In [19]: fwd_run.q_domain.shape
Out[19]: (1075, 1150, 32)

The returned object smash.ForwardRun contains two variables q_domain and time_step. With q_domain a numpy.ndarray of shape (nrow, ncol, ntime_step) storing the simulated discharge and time_step a pandas.DatetimeIndex storing the saved time steps. We can view the simulated discharge for one time step, for example the last one.

In [20]: q = fwd_run.q_domain[..., -1]

In [21]: q = np.where(model.mesh.active_cell == 0, np.nan, q) # Remove the non-active cells from the plot

In [22]: plt.imshow(q, norm=SymLogNorm(1e-4));

In [23]: plt.colorbar(label="Discharge $(m^3/s)$");

In [24]: plt.title("France - Discharge");
../../_images/user_guide.quickstart.france_large_domain_simulation.forward_run_q.png

Note

Given that we performed a forward run on only 32 time steps with default rainfall-runoff parameters and initial states, the simulated discharge is not realistic.

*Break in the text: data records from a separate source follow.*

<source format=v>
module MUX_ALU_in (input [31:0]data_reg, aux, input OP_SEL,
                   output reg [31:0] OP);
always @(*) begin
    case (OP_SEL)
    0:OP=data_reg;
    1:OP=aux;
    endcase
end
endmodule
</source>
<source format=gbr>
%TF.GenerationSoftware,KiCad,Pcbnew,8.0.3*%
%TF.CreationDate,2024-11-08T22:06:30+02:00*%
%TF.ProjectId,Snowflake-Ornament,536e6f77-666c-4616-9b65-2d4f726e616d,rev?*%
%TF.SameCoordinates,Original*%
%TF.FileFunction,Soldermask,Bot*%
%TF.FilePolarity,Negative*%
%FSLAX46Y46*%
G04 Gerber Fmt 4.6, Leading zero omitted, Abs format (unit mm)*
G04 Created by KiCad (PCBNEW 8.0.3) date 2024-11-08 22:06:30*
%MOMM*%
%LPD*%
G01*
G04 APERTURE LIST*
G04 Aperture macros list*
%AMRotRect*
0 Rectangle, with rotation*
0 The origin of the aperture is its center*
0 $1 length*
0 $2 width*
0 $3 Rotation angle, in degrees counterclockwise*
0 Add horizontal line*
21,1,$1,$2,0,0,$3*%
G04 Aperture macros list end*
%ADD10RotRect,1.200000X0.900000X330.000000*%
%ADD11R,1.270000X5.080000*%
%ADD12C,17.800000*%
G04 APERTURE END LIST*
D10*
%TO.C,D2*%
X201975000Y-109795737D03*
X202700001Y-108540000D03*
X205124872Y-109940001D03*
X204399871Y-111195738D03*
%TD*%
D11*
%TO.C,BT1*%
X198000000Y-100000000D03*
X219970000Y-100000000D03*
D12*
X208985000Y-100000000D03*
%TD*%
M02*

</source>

By default, if the returned time steps are not defined, all the time steps are returned. It is possible to return only certain time steps by specifying them in the return_options argument, for example only the two last ones.

In [25]: time_step = ["2012-01-02 07:00", "2012-01-02 08:00"]

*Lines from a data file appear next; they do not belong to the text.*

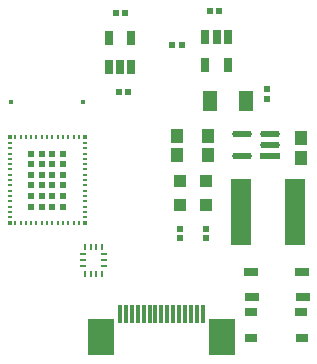
<source format=gtp>
G04*
G04 #@! TF.GenerationSoftware,Altium Limited,Altium Designer,23.1.1 (15)*
G04*
G04 Layer_Color=8421504*
%FSLAX44Y44*%
%MOMM*%
G71*
G04*
G04 #@! TF.SameCoordinates,B54EA911-69F6-478F-8CB3-DEBD2400B795*
G04*
G04*
G04 #@! TF.FilePolarity,Positive*
G04*
G01*
G75*
%ADD14R,2.2400X3.1200*%
%ADD15R,0.3000X1.6000*%
%ADD16R,1.0121X1.1581*%
%ADD17R,0.6000X0.6000*%
%ADD18R,0.2500X0.3500*%
%ADD19R,0.7000X1.3000*%
%ADD20R,1.2000X0.6500*%
%ADD21R,1.0000X0.6500*%
%ADD22R,0.4300X0.4300*%
%ADD23R,0.3500X0.3500*%
%ADD24R,0.3500X0.2500*%
%ADD25R,0.3000X0.3000*%
%ADD26R,1.2500X1.8000*%
%ADD27R,1.7018X5.6896*%
G04:AMPARAMS|DCode=28|XSize=1.6571mm|YSize=0.5658mm|CornerRadius=0.2829mm|HoleSize=0mm|Usage=FLASHONLY|Rotation=180.000|XOffset=0mm|YOffset=0mm|HoleType=Round|Shape=RoundedRectangle|*
%AMROUNDEDRECTD28*
21,1,1.6571,0.0000,0,0,180.0*
21,1,1.0913,0.5658,0,0,180.0*
1,1,0.5658,-0.5457,0.0000*
1,1,0.5658,0.5457,0.0000*
1,1,0.5658,0.5457,0.0000*
1,1,0.5658,-0.5457,0.0000*
%
%ADD28ROUNDEDRECTD28*%
%ADD29R,1.6571X0.5658*%
%ADD30R,0.5725X0.6153*%
%ADD31R,0.2540X0.5750*%
%ADD32R,0.5750X0.2540*%
%ADD33R,0.5200X0.5200*%
%ADD34R,1.1000X1.1000*%
%ADD35R,0.5000X0.5500*%
D14*
X1080422Y736676D02*
D03*
X1183362D02*
D03*
D15*
X1096892Y756476D02*
D03*
X1101892D02*
D03*
X1106892D02*
D03*
X1111892D02*
D03*
X1116892D02*
D03*
X1121892D02*
D03*
X1126892D02*
D03*
X1131892D02*
D03*
X1136892D02*
D03*
X1141892D02*
D03*
X1146892D02*
D03*
X1151892D02*
D03*
X1156892D02*
D03*
X1161892D02*
D03*
X1166892D02*
D03*
D16*
X1250442Y905042D02*
D03*
Y888503D02*
D03*
X1171364Y890514D02*
D03*
Y907054D02*
D03*
X1145540Y890514D02*
D03*
Y907054D02*
D03*
D17*
X1030667Y891907D02*
D03*
X1021667Y882907D02*
D03*
X1030667D02*
D03*
X1039667Y891907D02*
D03*
Y882907D02*
D03*
Y873907D02*
D03*
Y864907D02*
D03*
Y855907D02*
D03*
X1030667D02*
D03*
Y864907D02*
D03*
Y873907D02*
D03*
X1039667Y846907D02*
D03*
X1030667D02*
D03*
X1048667Y891907D02*
D03*
Y882907D02*
D03*
Y873907D02*
D03*
Y864907D02*
D03*
Y855907D02*
D03*
Y846907D02*
D03*
X1021667D02*
D03*
Y855907D02*
D03*
Y864907D02*
D03*
Y873907D02*
D03*
Y891907D02*
D03*
D18*
X1057667Y833157D02*
D03*
X1062167D02*
D03*
X1026167D02*
D03*
X1008167Y905657D02*
D03*
X1012667D02*
D03*
X1017167D02*
D03*
X1021667D02*
D03*
X1026167D02*
D03*
X1030667D02*
D03*
X1035167D02*
D03*
X1039667D02*
D03*
X1044167D02*
D03*
X1048667D02*
D03*
X1053167D02*
D03*
X1057667D02*
D03*
X1062167D02*
D03*
X1053167Y833157D02*
D03*
X1048667D02*
D03*
X1044167D02*
D03*
X1039667D02*
D03*
X1035167D02*
D03*
X1030667D02*
D03*
X1021667D02*
D03*
X1017167D02*
D03*
X1012667D02*
D03*
X1008167D02*
D03*
D19*
X1178735Y990754D02*
D03*
X1169235D02*
D03*
Y966754D02*
D03*
X1188235D02*
D03*
Y990754D02*
D03*
X1087521Y965602D02*
D03*
X1097021D02*
D03*
X1106521D02*
D03*
Y989602D02*
D03*
X1087521D02*
D03*
D20*
X1208133Y791847D02*
D03*
X1251133Y791847D02*
D03*
X1208431Y770049D02*
D03*
X1251431D02*
D03*
D21*
X1250814Y736119D02*
D03*
X1207814D02*
D03*
X1250516Y757917D02*
D03*
X1207516D02*
D03*
D22*
X1065667Y935257D02*
D03*
X1004667D02*
D03*
D23*
X1066917Y833157D02*
D03*
X1003417D02*
D03*
X1066917Y905657D02*
D03*
D24*
Y900907D02*
D03*
Y896407D02*
D03*
Y891907D02*
D03*
Y887407D02*
D03*
Y882907D02*
D03*
Y878407D02*
D03*
Y873907D02*
D03*
Y869407D02*
D03*
Y864907D02*
D03*
Y860407D02*
D03*
Y855907D02*
D03*
Y851407D02*
D03*
Y846907D02*
D03*
Y842407D02*
D03*
Y837907D02*
D03*
X1003417D02*
D03*
Y842407D02*
D03*
Y846907D02*
D03*
Y851407D02*
D03*
Y855907D02*
D03*
Y860407D02*
D03*
Y864907D02*
D03*
Y869407D02*
D03*
Y873907D02*
D03*
Y878407D02*
D03*
Y882907D02*
D03*
Y887407D02*
D03*
Y891907D02*
D03*
Y896407D02*
D03*
Y900907D02*
D03*
D25*
Y905657D02*
D03*
D26*
X1203181Y936520D02*
D03*
X1172681D02*
D03*
D27*
X1199641Y842364D02*
D03*
X1244641D02*
D03*
D28*
X1200053Y889730D02*
D03*
Y908730D02*
D03*
X1223564D02*
D03*
Y899230D02*
D03*
D29*
Y889730D02*
D03*
D30*
X1221232Y946372D02*
D03*
Y937800D02*
D03*
D31*
X1066932Y789912D02*
D03*
X1071932Y789912D02*
D03*
X1076932Y789912D02*
D03*
X1081932Y789912D02*
D03*
X1081932Y813162D02*
D03*
X1076932Y813163D02*
D03*
X1071932Y813162D02*
D03*
X1066932Y813162D02*
D03*
D32*
X1083557Y796537D02*
D03*
Y801537D02*
D03*
X1083557Y806537D02*
D03*
X1065307Y806537D02*
D03*
Y801537D02*
D03*
X1065307Y796537D02*
D03*
D33*
X1095796Y943959D02*
D03*
X1103796D02*
D03*
X1141290Y983570D02*
D03*
X1149290D02*
D03*
X1101280Y1011244D02*
D03*
X1093280D02*
D03*
X1180782Y1012397D02*
D03*
X1172782D02*
D03*
D34*
X1147890Y868520D02*
D03*
Y848520D02*
D03*
X1169532Y868520D02*
D03*
Y848520D02*
D03*
D35*
X1148080Y820480D02*
D03*
Y827980D02*
D03*
X1169670Y820480D02*
D03*
Y827980D02*
D03*
M02*

</source>
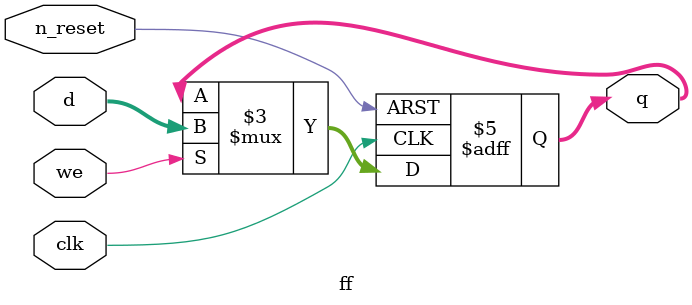
<source format=v>
`timescale 1ns/10ps

module ff #(parameter WIDTH = 8) (
    input clk,
    input n_reset,
    input we,
    input [WIDTH-1:0] d,

    output reg [WIDTH-1:0] q
);

always @(posedge clk, negedge n_reset) begin
    if (n_reset == 1'b0)
        q <= {WIDTH{1'b0}};
    else if (we)
        q <= d;
end

endmodule

</source>
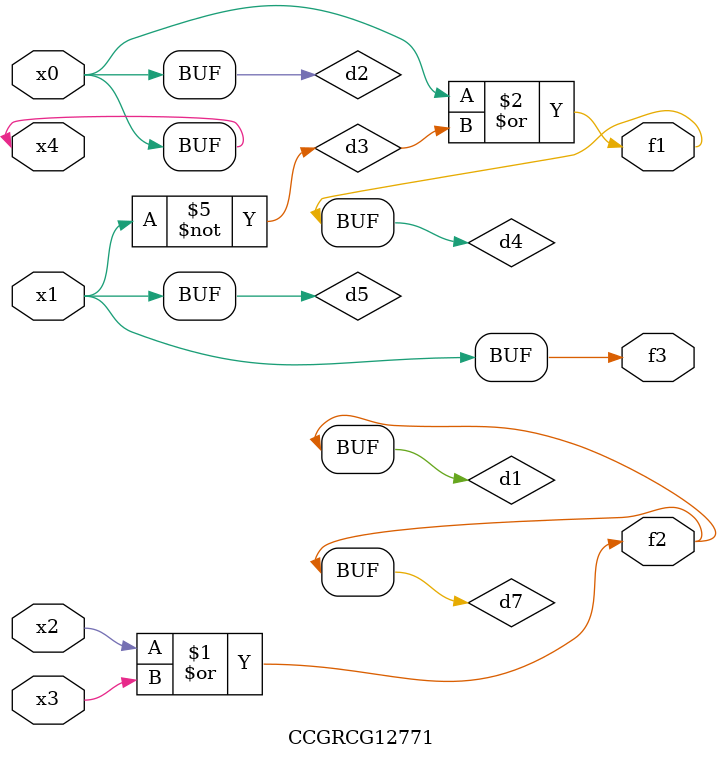
<source format=v>
module CCGRCG12771(
	input x0, x1, x2, x3, x4,
	output f1, f2, f3
);

	wire d1, d2, d3, d4, d5, d6, d7;

	or (d1, x2, x3);
	buf (d2, x0, x4);
	not (d3, x1);
	or (d4, d2, d3);
	not (d5, d3);
	nand (d6, d1, d3);
	or (d7, d1);
	assign f1 = d4;
	assign f2 = d7;
	assign f3 = d5;
endmodule

</source>
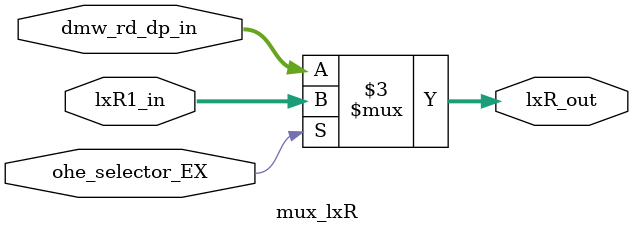
<source format=v>




`timescale 1ns/1ps

// module mux_lxR : mux_lxR
module mux_lxR
  ( input                    ohe_selector_EX,
    input      signed [31:0] dmw_rd_dp_in, // w32
    input      signed [31:0] lxR1_in, // w32
    output reg signed [31:0] lxR_out // w32
  );


  always @ (*)

  begin : p_mux_lxR

    // lxR_out = 32'sh0;

    // (lxR_copy0_dmw_rd_EX)
    // [cnn.n:99]
    lxR_out = dmw_rd_dp_in;

    if (ohe_selector_EX) // (lxR_copy_lxR1_EX)
    begin
      // [ldst.n:68][ldst.n:69][ldst.n:70][ldst.n:71][ldst.n:72]
      lxR_out = lxR1_in;
    end

  end

endmodule

</source>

In [26]: fwd_run = model.forward_run(
   ....:     return_options={
   ....:         "time_step": time_step,
   ....:         "q_domain": True
   ....:     }
   ....: )
   ....: 
In [27]: fwd_run.time_step
Out[27]: DatetimeIndex(['2012-01-02 07:00:00', '2012-01-02 08:00:00'], dtype='datetime64[ns]', freq=None)

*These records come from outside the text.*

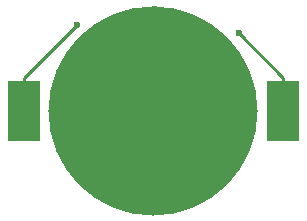
<source format=gbr>
G04 #@! TF.FileFunction,Copper,L2,Bot,Signal*
%FSLAX46Y46*%
G04 Gerber Fmt 4.6, Leading zero omitted, Abs format (unit mm)*
G04 Created by KiCad (PCBNEW 4.0.4-stable) date 10/20/17 11:10:49*
%MOMM*%
%LPD*%
G01*
G04 APERTURE LIST*
%ADD10C,0.100000*%
%ADD11R,2.790000X5.080000*%
%ADD12C,17.720000*%
%ADD13C,0.600000*%
%ADD14C,0.250000*%
G04 APERTURE END LIST*
D10*
D11*
X142020000Y-93060000D03*
D12*
X131040000Y-93060000D03*
D11*
X120060000Y-93060000D03*
D13*
X131170000Y-84400000D03*
X135100000Y-95570000D03*
X131720000Y-95570000D03*
X138250000Y-86460000D03*
X124540000Y-85790000D03*
D14*
X142020000Y-93060000D02*
X142020000Y-90230000D01*
X142020000Y-90230000D02*
X138250000Y-86460000D01*
X120060000Y-93060000D02*
X120060000Y-90270000D01*
X120060000Y-90270000D02*
X124540000Y-85790000D01*
M02*

</source>
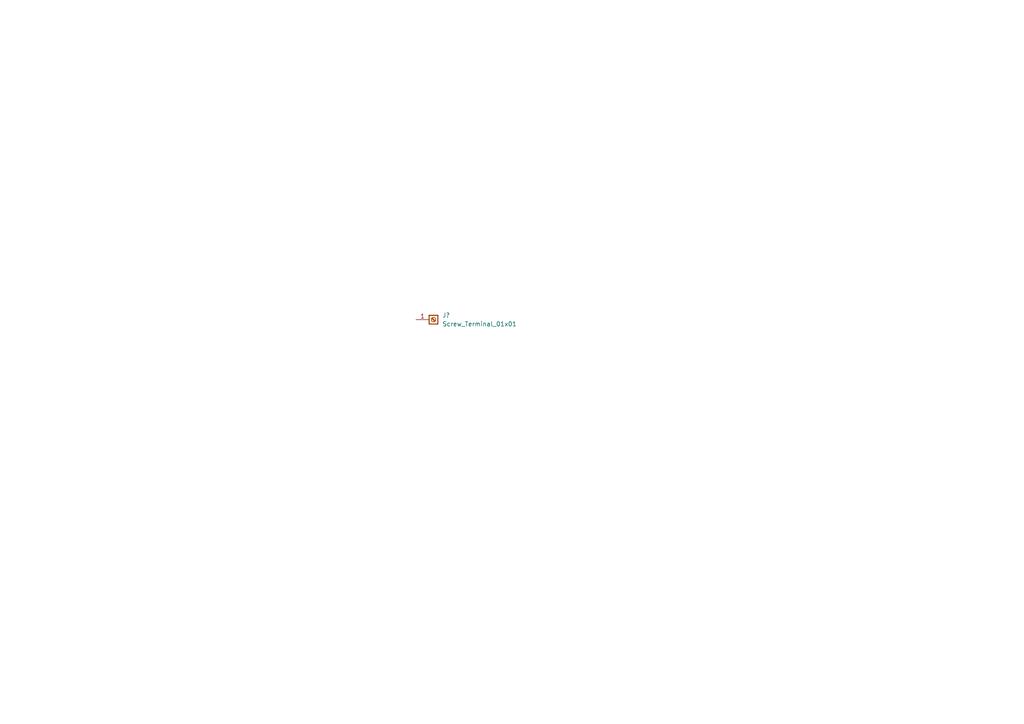
<source format=kicad_sch>
(kicad_sch (version 20211123) (generator eeschema)

  (uuid f300c530-8a2e-490d-a453-f684a0f971c7)

  (paper "A4")

  (title_block
    (date "2022-11-16")
    (company "SquashedFly")
  )

  


  (symbol (lib_id "Wire to Board:Screw_Terminal_01x01") (at 125.73 92.71 0) (unit 1)
    (in_bom yes) (on_board yes) (fields_autoplaced)
    (uuid 9fa81b1d-9622-4bc6-8198-4b4bc1b152f4)
    (property "Reference" "J?" (id 0) (at 128.27 91.4399 0)
      (effects (font (size 1.27 1.27)) (justify left))
    )
    (property "Value" "Screw_Terminal_01x01" (id 1) (at 128.27 93.9799 0)
      (effects (font (size 1.27 1.27)) (justify left))
    )
    (property "Footprint" "" (id 2) (at 125.73 92.71 0)
      (effects (font (size 1.27 1.27)) hide)
    )
    (property "Datasheet" "https://labbook.skippy.org.uk/projects/kicad/screw" (id 3) (at 125.73 92.71 0)
      (effects (font (size 1.27 1.27)) hide)
    )
    (pin "1" (uuid b6612415-bc93-4aed-ba7b-58c23626a4bb))
  )

  (sheet_instances
    (path "/" (page "1"))
  )

  (symbol_instances
    (path "/9fa81b1d-9622-4bc6-8198-4b4bc1b152f4"
      (reference "J?") (unit 1) (value "Screw_Terminal_01x01") (footprint "")
    )
  )
)

</source>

In [28]: fwd_run.q_domain.shape
Out[28]: (1075, 1150, 2)
In [29]: q = fwd_run.q_domain[..., -1]

In [30]: q = np.where(model.mesh.active_cell == 0, np.nan, q) # Remove the non-active cells from the plot

In [31]: plt.imshow(q, norm=SymLogNorm(1e-4));

In [32]: plt.colorbar(label="Discharge $(m^3/s)$");

In [33]: plt.title("France - Discharge");
../../_images/user_guide.quickstart.france_large_domain_simulation.forward_run_q2.png

This concludes this second tutorial on smash.